Straight veggie oil fuel (SVO) systems can be a clean, efficient and affordable option. Unlike biodiesel, with SVO you have to modify the engine. The very best method is to fit an expert singletank SVO system with replacement injectors and glowplugs optimised for veg-oil, along with fuel heating.
With the German Elsbett single-tank SVO system for example you can use petro-diesel, biodiesel or SVO, in any combination. Just launch and go, stop and change off, like any other automobile. Journey to Forever's Toyota TownAce van uses an Elsbett single-tank system. More
There are also two-tank SVO systems which pre-heat the oil to make it thinner. You have to start the engine on common petroleum diesel or biodiesel in one tank and then change to SVO in the other tank when the veg-oil is hot enough, and change back to petro- or biodiesel before you stop the engine, or you'll coke up the injectors.
More details on straight grease systems in my blog.
3. Biodiesel or SVO?
Biodiesel has some clear advantages over SVO: it works in any diesel, with no conversion or adjustments to the engine or the fuel system-- simply put it in and go. It also has much better cold-weather residential or commercial properties than SVO (but not as good as petro-diesel-- see Using biodiesel in winter season). Unlike SVO,
it's backed by many long-term tests in many nations, consisting of countless miles on the road.
Biodiesel is a clean, safe, ready-to-use, alternative fuel, whereas it's reasonable to say that numerous SVO systems are still experimental and require further advancement.
On the other hand, biodiesel can be more costly, depending just how much you make, what you make it from and whether you're it with brand-new oil or utilized oil (and depending upon where you live).

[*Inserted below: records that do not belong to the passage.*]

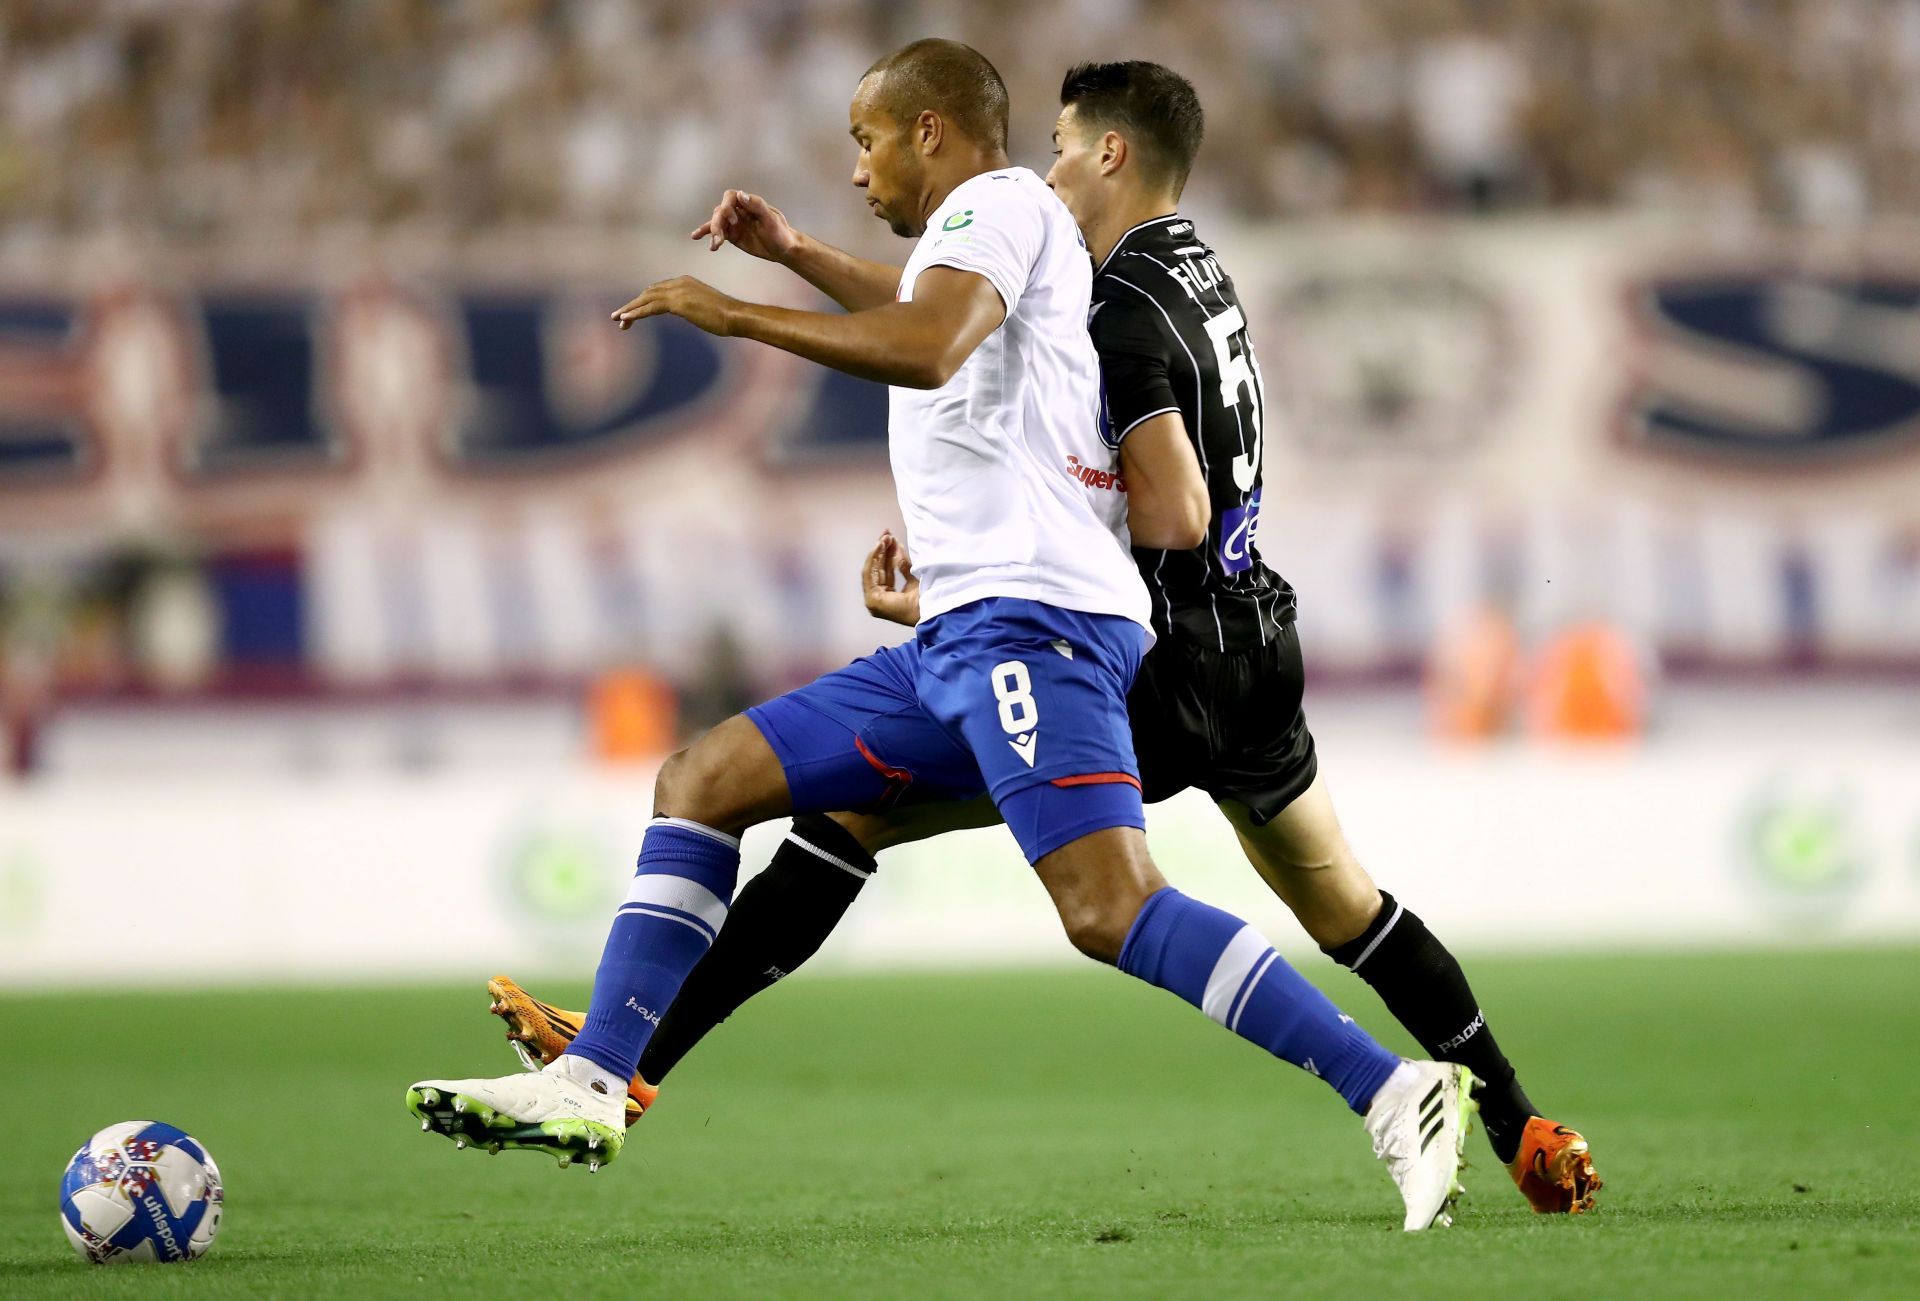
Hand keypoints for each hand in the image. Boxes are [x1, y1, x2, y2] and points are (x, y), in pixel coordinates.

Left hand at [611, 277, 739, 334]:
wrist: (735, 316)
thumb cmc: (726, 316)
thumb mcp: (706, 308)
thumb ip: (694, 307)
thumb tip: (693, 313)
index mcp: (685, 282)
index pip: (658, 289)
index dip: (643, 300)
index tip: (633, 311)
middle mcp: (679, 283)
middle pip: (649, 292)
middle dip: (633, 305)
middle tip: (618, 316)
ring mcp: (677, 292)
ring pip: (646, 299)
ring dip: (629, 309)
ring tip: (616, 318)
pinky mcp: (677, 303)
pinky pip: (650, 308)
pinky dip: (636, 313)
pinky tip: (625, 320)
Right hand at [691, 190, 798, 261]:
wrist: (783, 248)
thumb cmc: (780, 232)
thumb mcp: (771, 218)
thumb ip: (756, 205)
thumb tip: (740, 194)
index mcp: (747, 203)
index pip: (730, 197)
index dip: (727, 206)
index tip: (732, 219)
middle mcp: (738, 211)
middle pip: (720, 212)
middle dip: (718, 224)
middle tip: (720, 237)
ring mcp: (733, 223)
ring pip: (717, 222)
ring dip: (712, 232)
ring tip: (715, 244)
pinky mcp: (732, 235)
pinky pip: (717, 233)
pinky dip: (707, 234)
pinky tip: (696, 237)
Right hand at [862, 530, 919, 625]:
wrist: (930, 610)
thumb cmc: (926, 598)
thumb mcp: (913, 576)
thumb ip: (902, 564)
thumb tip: (896, 546)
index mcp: (889, 597)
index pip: (885, 572)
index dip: (887, 554)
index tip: (891, 538)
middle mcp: (879, 599)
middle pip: (878, 570)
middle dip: (882, 550)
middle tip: (887, 533)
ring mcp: (874, 601)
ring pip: (872, 570)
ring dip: (878, 552)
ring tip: (885, 537)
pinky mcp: (872, 599)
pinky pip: (869, 574)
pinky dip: (873, 558)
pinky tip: (879, 545)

And unlike SVO, it has actually to be processed first.
But the big and quickly growing around the world band of homebrewers do not mind-- they make a supply weekly or when a month and quickly get used to it. Many have actually been doing it for years.
Anyway you need to process SVO too, especially WVO (waste grease, utilized, cooked), which many individuals with SVO systems utilize since it's low-cost or complimentary for the taking. With WVO food particles and impurities and water must be gotten rid of, and it probably must be deacidified too. Biodieselers say, "If I'm going to have to do all that I might as well make biodiesel instead." But SVO types belittle that-- it's much less processing than making biodiesel, they state. To each his own.